Roma, 12 gennaio 2026 – L’Italia resta una meta di punta per i viaggiatori europei. I dati raccolti da vari portali di prenotazione e ricerche di settore mostrano che ben cinque regioni italiane sono nella top 20 delle destinazioni più cercate per le vacanze in Europa. L’analisi, aggiornata a dicembre 2025, si basa sulle preferenze espresse online da milioni di utenti in tutto il continente, confermando una tendenza che si ripete da anni. Ma quali sono queste regioni? E perché l’interesse non cala, nonostante la concorrenza sempre più agguerrita di altre mete europee?

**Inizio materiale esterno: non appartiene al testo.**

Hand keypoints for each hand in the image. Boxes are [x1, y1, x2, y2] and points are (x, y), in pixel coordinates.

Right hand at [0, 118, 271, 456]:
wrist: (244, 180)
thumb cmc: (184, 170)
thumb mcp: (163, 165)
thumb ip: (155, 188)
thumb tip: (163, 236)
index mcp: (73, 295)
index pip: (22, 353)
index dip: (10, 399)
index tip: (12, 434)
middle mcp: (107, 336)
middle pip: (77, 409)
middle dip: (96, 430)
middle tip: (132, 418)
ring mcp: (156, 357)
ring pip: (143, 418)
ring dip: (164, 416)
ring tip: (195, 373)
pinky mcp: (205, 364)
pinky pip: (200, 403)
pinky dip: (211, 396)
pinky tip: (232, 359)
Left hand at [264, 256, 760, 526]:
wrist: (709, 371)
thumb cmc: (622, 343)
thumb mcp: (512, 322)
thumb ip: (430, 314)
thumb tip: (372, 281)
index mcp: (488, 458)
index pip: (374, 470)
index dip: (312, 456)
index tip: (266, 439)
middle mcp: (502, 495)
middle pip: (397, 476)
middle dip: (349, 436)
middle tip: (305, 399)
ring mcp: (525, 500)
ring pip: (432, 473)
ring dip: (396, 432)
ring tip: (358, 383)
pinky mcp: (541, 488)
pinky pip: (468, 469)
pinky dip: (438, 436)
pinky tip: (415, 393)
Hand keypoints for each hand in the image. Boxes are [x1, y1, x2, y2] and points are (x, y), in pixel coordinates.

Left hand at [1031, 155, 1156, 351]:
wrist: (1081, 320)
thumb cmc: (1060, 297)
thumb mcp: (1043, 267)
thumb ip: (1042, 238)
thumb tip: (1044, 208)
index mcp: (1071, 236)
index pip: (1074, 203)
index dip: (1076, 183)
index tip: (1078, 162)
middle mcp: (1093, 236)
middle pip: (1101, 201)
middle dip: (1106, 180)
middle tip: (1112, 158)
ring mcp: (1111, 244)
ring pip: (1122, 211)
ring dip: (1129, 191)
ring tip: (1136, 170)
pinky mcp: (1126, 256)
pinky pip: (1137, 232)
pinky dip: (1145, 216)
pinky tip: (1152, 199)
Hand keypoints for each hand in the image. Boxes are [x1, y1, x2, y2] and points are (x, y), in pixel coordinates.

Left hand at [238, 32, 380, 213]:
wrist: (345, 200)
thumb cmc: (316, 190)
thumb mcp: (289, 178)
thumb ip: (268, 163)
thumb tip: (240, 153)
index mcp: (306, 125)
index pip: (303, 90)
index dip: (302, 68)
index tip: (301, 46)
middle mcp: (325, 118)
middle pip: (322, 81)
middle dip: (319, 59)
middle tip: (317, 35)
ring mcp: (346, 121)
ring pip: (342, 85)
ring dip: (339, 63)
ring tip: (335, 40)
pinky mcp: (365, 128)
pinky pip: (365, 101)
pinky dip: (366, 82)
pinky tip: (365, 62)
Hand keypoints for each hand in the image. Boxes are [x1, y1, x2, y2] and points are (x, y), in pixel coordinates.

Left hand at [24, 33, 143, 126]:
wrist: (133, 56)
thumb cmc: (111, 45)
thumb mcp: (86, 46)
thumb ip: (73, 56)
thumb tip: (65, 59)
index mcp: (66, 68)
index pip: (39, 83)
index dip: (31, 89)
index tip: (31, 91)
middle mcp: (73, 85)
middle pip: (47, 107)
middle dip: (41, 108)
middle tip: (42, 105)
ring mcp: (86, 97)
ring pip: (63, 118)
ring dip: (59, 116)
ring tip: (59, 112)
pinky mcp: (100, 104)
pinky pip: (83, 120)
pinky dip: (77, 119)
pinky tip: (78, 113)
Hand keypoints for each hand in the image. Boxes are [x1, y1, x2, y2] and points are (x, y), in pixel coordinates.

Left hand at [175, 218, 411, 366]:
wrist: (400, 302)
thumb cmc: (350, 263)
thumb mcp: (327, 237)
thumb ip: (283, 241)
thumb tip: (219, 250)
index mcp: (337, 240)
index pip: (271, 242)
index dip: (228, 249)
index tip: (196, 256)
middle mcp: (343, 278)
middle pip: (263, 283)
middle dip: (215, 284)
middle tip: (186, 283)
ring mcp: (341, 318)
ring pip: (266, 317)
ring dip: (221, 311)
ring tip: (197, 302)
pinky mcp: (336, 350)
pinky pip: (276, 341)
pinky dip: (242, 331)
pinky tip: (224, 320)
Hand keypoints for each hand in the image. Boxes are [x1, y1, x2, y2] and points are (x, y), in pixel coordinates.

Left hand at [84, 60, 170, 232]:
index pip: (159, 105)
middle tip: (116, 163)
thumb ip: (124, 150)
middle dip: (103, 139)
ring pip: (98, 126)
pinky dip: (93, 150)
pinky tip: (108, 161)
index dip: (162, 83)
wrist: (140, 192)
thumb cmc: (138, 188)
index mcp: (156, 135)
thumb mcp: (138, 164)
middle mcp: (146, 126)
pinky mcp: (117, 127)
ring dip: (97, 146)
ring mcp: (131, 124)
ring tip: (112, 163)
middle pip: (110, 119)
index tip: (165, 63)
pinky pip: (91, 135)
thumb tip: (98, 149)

Le regioni italiane che attirano di più
A fare la parte del leone è la Toscana, simbolo indiscusso di arte e paesaggi mozzafiato. Firenze, Siena, ma anche borghi come San Gimignano e il Chianti restano mete amatissime sia dagli europei sia dai turisti oltreoceano. Subito dietro c’è la Sicilia, con la sua lunga stagione estiva, i siti archeologici patrimonio dell’UNESCO e località balneari come Taormina e Cefalù dove l’estate sembra non finire mai.
Al terzo posto troviamo la Puglia, che negli ultimi anni ha visto crescere molto il suo appeal anche grazie alla diffusione di immagini virali sui social: Polignano a Mare, Ostuni, le spiagge del Salento e i trulli di Alberobello sono tra le mete più cliccate. Seguono la Campania, spinta dal richiamo di Napoli, della Costiera Amalfitana e dei siti vesuviani come Pompei ed Ercolano, e infine la Lombardia, trainata dalla vivacità di Milano e dal turismo dei laghi, con il lago di Como in testa, che attrae sempre più visitatori stranieri.
Perché l’Italia continua a piacere
I numeri parlano chiaro: secondo un recente studio di Eurostat, l’Italia resta tra i primi tre Paesi europei per arrivi turistici. “Il richiamo è dato da un mix unico di storia, paesaggi e cucina tradizionale”, spiega Caterina Rossi, esperta di turismo culturale all’Università Bocconi. Un mix che non perde colpi. Anche con l’ascesa di nuove destinazioni nell’est Europa o nel Mediterraneo orientale, gli italiani mantengono salda la loro posizione, persino in bassa stagione.
I visitatori principali sono ancora tedeschi e francesi. Ma si registra un aumento costante delle prenotazioni da parte di britannici e americani. “Le foto delle colline toscane o delle coste pugliesi girano ovunque e alimentano il desiderio di partire”, aggiunge Rossi.
Cambiano i modi di viaggiare
Gli operatori del settore contattati tra dicembre e gennaio confermano un trend in crescita: si cercano sempre più esperienze su misura. Agriturismi immersi nella natura, itinerari enogastronomici e soggiorni in piccoli borghi stanno battendo gli hotel classici nelle grandi città. Un dato interessante arriva proprio dalla Lombardia: molti turisti stranieri scelgono Milano come base per poi esplorare il lago di Como o la Valtellina grazie alla rete ferroviaria veloce.
In Sicilia il turismo internazionale punta su città d’arte e coste: “Le richieste per case vacanza alle Eolie sono triplicate negli ultimi tre anni”, racconta Paolo Russo, titolare di un’agenzia immobiliare a Lipari. In Puglia, il Salento resta la regina dell’estate ma cresce l’interesse verso la Valle d’Itria e le zone interne.
Economia in crescita ma occhio alle difficoltà
La presenza costante delle regioni italiane tra le prime venti in Europa si riflette anche sui numeri economici: Federalberghi segnala che nel 2025 il giro d’affari turistico in queste cinque regioni ha superato i 16 miliardi di euro. Però non mancano le difficoltà: il prezzo degli alloggi è salito del 7% rispetto al 2024 e le infrastrutture locali rischiano di essere messe sotto pressione.
Stefania Guarnieri, presidente dell’Associazione operatori turistici del Sud Italia, lancia un monito: “Bisogna investire su trasporti locali e servizi digitali – dice – solo così questo successo potrà durare”. Una sfida che riguarda non solo le cinque regioni della top 20 ma tutto il settore nazionale in vista della stagione estiva 2026.
Nonostante tutto, guardando alle ricerche online e alle prenotazioni già confermate per quest’estate, l’Italia sembra destinata a restare una delle mete preferite dai viaggiatori europei. Ma ora serve saper unire un’accoglienza autentica con servizi moderni ed efficaci: qui si giocherà davvero la partita del futuro.